Logging who you're running as
gs.info(L + 'user=' + gs.getUserName() + ' | scope=' + gs.getCurrentScopeName());
Both of these bugs were about identity, or looked like it. That one line answers the question before you've thought to ask it, and if it had been there from the start this article would be a paragraph.
Testing through the real trigger
For email automation that means System Mailboxes, Received, find an actual message, reprocess it. Real sender matching, real session, real deployed code. A background script gives you none of those and a false sense of having tested something.
What I'd do differently
- Check the premise that came with the ticket. "Production has two-step enabled" arrived sounding authoritative, explained everything, and was never true.

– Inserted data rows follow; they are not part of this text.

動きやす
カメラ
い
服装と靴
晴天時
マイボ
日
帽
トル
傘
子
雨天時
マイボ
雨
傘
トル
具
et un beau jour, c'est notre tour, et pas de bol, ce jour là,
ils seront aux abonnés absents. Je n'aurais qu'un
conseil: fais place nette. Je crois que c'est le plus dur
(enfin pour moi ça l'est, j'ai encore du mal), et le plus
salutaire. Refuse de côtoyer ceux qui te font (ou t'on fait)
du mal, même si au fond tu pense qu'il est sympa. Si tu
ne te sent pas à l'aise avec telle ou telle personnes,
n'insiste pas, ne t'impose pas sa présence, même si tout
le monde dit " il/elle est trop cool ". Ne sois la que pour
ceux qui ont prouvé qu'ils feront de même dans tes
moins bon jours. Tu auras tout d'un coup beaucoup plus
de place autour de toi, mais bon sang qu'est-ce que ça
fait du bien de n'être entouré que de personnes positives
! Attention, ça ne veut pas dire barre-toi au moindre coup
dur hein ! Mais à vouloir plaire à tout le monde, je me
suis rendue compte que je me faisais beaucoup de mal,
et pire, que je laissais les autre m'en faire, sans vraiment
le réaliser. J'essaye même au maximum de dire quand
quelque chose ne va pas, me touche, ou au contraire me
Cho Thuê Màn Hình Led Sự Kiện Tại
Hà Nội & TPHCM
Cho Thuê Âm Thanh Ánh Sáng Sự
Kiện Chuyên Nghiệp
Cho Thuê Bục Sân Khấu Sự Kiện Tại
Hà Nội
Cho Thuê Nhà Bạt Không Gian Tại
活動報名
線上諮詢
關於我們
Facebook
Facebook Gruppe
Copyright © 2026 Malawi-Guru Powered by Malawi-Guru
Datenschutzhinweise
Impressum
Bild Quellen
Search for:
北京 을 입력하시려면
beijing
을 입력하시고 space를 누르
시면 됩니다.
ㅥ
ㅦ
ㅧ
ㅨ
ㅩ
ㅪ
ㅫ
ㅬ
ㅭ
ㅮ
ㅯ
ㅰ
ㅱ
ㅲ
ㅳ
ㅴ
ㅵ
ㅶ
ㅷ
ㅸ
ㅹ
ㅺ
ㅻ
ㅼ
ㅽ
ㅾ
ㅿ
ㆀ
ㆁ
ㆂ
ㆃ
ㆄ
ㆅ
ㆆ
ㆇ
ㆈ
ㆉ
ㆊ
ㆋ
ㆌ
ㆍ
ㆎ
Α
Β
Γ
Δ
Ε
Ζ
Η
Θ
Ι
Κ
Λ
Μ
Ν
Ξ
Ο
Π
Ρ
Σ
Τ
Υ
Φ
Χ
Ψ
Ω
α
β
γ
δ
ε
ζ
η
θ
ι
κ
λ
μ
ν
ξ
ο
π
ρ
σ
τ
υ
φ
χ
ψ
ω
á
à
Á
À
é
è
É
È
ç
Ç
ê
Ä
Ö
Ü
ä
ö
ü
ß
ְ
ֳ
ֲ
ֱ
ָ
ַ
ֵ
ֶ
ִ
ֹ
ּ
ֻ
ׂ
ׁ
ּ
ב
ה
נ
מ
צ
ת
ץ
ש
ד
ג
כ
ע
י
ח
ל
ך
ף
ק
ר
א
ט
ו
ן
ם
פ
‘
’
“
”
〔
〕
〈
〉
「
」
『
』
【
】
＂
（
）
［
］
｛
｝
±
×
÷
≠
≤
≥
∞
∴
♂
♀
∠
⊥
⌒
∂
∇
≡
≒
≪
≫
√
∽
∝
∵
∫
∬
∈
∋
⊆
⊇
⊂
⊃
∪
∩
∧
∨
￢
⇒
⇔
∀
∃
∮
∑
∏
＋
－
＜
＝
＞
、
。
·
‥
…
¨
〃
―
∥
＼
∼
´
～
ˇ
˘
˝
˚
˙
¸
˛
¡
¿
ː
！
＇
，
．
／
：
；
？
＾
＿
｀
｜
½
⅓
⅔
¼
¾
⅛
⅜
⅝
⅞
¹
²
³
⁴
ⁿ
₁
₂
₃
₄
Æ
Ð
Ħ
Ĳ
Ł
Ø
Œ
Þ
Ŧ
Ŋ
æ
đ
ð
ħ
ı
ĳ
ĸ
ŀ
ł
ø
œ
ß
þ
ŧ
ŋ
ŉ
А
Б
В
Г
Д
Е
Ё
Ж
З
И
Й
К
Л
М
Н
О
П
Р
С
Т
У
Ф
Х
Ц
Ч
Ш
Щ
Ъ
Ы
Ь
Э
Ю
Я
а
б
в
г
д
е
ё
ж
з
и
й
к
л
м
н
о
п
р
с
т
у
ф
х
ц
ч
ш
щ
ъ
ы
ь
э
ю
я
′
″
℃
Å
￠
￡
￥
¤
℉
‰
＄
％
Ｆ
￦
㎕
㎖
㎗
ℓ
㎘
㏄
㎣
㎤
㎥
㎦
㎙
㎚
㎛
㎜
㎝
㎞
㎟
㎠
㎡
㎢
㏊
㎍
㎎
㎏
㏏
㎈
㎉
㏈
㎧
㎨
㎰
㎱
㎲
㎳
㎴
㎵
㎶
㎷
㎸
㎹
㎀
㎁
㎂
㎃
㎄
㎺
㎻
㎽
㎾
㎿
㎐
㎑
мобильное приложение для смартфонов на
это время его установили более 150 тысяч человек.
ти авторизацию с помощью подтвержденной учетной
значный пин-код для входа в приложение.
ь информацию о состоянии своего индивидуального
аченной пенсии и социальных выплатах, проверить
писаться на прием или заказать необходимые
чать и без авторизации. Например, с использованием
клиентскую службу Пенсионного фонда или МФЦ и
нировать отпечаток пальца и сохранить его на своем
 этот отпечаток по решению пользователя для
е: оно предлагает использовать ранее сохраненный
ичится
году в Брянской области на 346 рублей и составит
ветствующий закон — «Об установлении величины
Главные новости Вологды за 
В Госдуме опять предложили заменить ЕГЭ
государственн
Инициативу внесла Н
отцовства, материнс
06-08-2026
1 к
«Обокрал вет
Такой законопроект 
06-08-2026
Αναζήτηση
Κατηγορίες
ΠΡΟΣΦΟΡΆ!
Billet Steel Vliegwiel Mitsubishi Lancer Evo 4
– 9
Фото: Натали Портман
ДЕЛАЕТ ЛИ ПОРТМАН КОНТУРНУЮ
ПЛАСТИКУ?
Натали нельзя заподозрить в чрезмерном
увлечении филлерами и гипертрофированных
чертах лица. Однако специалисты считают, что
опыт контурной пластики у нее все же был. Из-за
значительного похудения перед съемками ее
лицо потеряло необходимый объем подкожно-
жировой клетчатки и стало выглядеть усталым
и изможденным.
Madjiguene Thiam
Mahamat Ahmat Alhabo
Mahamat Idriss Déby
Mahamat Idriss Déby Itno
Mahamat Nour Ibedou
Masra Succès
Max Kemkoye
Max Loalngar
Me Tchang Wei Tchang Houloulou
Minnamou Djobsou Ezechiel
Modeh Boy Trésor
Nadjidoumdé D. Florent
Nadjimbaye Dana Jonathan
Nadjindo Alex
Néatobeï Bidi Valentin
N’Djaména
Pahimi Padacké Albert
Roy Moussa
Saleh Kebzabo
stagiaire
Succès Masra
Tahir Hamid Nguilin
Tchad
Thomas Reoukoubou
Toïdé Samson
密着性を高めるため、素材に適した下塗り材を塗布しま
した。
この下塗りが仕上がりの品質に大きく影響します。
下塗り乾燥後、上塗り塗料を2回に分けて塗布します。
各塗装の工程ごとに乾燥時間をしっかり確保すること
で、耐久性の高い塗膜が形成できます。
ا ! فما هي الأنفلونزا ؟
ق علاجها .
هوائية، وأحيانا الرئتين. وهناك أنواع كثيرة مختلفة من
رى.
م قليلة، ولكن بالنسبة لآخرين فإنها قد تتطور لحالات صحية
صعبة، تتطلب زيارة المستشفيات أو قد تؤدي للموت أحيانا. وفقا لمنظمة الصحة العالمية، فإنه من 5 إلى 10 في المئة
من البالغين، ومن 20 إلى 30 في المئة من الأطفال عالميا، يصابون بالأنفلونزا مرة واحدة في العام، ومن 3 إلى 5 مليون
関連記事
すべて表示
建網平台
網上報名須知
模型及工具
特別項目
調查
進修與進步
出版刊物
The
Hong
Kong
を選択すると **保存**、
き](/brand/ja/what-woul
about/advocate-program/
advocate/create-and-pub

- Never mistake a simulation for the automation. Different trigger, different user or different code means you tested something else.
- Assume there might be a second bug. Layered failures are normal in email automation, because each layer only gets reached once the one above it passes.
- Read the failed fixes. "Available for: any user" didn't work, and that was telling us the problem wasn't catalog config.
- Wrap anything that can throw. An after business rule dying silently is the worst failure mode there is, because it looks like nothing happened.
- Log first, theorise later. I had four theories and a trace. The trace was right.
Quick reference
| Symptom | Cause | Fix |
|---|---|---|
errCode 42202, Item is unavailable for Guest |
Sender doesn't match any sys_user.email, so the session is Guest. Catalog ordering won't accept an unauthenticated session, and "Available for: any user" means any authenticated user. |
Service account with the sender's exact email. No code change. |
Cannot invoke JSONObject.get because "reqJSON" is null |
submitOrder() called with no argument. |
orderNow(item), or addToCart(item) then submitOrder(item). |
| Inbound email silently doesn't process at all | The matched user is locked out. No fallback to Guest happens in this case. | Check locked_out on the account. See glide.pop3.process_locked_out. |
| Script stops halfway, no error anywhere | Uncaught exception in an after business rule. | try/catch, plus logging before each step. |
| "It worked in DEV" | The DEV test was a background script, run by an admin, on an earlier draft. It never touched the real trigger or the real session user. | Reprocess a real sys_email record. Check sys_email.user_id. |
References
- ServiceNow docs: inbound email actions impersonate the matched sender, or Guest if there's no match
- ServiceNow docs: catalog item availability is user criteria, not ACLs
sn_sc.CartJSscoped API reference
Related article: Server-Side GlideRecord Returns Zero Rows for One User and Rows for Admin: the Before-Query Business Rule That Hides em_alert. Different bug, different mechanism, same project. That one breaks the rule everybody knows about GlideRecord and ACLs.
Every error string, script excerpt and test result here came out of a live instance. Versions and configuration differ, so check yours rather than trusting mine.